### TASK:
Copy the lines below from the line with "wordfreq was built" up to and including the line with "## users table", replacing "generative AI" with "large language models" and leaving everything else unchanged.

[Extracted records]

= Beginning of Section =

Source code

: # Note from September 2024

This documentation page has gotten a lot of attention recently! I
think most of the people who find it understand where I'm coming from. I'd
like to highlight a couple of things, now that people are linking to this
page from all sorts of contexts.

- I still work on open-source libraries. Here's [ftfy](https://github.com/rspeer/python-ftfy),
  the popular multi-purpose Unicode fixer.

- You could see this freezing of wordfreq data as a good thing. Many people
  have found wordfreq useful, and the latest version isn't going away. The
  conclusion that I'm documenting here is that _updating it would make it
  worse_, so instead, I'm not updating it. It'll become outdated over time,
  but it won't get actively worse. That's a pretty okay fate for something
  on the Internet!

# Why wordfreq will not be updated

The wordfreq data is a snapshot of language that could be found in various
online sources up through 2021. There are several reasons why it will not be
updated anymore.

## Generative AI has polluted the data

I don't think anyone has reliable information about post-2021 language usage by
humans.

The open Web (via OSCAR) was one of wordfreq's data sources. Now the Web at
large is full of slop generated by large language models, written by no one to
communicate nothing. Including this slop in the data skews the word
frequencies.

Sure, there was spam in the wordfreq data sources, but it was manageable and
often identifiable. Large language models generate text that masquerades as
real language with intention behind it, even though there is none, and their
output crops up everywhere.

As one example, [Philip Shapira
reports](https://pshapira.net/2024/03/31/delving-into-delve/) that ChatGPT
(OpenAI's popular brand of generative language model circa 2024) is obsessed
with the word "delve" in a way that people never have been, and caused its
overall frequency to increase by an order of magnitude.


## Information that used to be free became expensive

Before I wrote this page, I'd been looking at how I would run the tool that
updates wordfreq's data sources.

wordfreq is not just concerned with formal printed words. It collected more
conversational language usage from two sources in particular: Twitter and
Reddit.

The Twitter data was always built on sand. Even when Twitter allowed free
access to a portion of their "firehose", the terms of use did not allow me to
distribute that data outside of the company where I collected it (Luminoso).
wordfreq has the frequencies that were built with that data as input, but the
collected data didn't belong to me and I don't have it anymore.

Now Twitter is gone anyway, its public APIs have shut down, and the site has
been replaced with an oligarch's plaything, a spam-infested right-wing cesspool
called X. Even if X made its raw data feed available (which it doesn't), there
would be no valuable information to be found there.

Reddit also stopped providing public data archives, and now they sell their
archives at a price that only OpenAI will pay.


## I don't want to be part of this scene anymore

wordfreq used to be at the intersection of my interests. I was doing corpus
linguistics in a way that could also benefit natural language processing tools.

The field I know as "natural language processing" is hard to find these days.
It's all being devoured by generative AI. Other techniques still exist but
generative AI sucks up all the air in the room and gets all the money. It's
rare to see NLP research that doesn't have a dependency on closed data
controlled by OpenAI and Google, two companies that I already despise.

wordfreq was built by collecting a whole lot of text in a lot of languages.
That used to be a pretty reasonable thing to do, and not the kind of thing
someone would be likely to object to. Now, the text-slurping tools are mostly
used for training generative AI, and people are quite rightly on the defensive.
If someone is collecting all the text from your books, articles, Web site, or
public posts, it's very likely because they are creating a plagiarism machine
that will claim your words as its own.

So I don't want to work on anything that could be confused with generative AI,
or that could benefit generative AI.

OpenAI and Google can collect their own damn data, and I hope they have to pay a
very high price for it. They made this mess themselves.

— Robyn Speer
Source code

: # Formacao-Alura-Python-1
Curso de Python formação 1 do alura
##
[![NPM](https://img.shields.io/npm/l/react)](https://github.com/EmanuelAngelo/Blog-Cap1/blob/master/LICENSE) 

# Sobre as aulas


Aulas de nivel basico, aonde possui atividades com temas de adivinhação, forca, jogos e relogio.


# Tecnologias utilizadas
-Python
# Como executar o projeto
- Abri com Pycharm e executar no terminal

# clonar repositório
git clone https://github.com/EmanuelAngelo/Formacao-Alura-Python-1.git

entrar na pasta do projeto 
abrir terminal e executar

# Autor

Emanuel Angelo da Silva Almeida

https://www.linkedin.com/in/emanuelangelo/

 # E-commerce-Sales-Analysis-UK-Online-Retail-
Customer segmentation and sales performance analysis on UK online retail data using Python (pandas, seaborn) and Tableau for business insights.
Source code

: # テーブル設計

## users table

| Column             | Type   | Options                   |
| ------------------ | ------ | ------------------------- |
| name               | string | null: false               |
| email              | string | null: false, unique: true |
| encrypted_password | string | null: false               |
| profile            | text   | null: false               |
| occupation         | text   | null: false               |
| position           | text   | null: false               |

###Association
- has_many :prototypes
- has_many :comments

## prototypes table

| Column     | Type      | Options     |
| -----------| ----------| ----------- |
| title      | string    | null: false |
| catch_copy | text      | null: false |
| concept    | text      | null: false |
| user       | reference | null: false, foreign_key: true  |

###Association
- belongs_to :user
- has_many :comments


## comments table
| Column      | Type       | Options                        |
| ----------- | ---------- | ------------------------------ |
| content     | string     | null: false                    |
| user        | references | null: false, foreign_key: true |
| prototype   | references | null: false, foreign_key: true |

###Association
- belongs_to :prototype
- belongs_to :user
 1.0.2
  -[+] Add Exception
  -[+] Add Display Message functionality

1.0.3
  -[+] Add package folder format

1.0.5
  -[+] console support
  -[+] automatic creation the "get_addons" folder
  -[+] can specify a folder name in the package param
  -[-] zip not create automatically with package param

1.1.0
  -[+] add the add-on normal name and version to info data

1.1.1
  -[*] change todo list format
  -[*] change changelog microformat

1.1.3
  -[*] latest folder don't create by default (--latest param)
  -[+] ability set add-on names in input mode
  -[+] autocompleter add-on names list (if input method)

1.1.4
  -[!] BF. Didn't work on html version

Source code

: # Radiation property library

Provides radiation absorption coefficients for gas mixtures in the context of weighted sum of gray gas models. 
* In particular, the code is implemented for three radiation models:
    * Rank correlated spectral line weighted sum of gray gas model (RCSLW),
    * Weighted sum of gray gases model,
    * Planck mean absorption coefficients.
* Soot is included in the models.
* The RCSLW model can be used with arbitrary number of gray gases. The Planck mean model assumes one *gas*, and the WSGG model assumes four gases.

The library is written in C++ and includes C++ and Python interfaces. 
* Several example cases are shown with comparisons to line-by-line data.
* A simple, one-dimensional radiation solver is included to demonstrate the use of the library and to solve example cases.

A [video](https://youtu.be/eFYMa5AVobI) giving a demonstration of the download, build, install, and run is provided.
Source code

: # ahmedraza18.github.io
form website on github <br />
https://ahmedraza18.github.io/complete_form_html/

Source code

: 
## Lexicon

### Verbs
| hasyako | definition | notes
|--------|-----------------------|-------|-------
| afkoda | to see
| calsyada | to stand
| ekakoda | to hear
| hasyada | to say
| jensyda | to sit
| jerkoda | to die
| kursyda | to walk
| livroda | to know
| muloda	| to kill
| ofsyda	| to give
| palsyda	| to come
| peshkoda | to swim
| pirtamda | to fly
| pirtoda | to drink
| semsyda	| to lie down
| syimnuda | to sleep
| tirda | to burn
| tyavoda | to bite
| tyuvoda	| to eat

= End of Section =

### RESULT:
wordfreq was built by collecting a whole lot of text in a lot of languages.
That used to be a pretty reasonable thing to do, and not the kind of thing
someone would be likely to object to. Now, the text-slurping tools are mostly
used for training large language models, and people are quite rightly on the defensive.
If someone is collecting all the text from your books, articles, Web site, or
public posts, it's very likely because they are creating a plagiarism machine
that will claim your words as its own.

So I don't want to work on anything that could be confused with large language models,
or that could benefit large language models.

OpenAI and Google can collect their own damn data, and I hope they have to pay a
very high price for it. They made this mess themselves.

— Robyn Speer
Source code

: # Formacao-Alura-Python-1
Curso de Python formação 1 do alura
##
[![NPM](https://img.shields.io/npm/l/react)](https://github.com/EmanuelAngelo/Blog-Cap1/blob/master/LICENSE) 

# Sobre as aulas


Aulas de nivel basico, aonde possui atividades com temas de adivinhação, forca, jogos e relogio.


# Tecnologias utilizadas
-Python
# Como executar o projeto
- Abri com Pycharm e executar no terminal

# clonar repositório
git clone https://github.com/EmanuelAngelo/Formacao-Alura-Python-1.git

entrar na pasta do projeto 
abrir terminal e executar

# Autor

Emanuel Angelo da Silva Almeida

https://www.linkedin.com/in/emanuelangelo/

 # E-commerce-Sales-Analysis-UK-Online-Retail-
Customer segmentation and sales performance analysis on UK online retail data using Python (pandas, seaborn) and Tableau for business insights.
Source code

: # テーブル設計

## users table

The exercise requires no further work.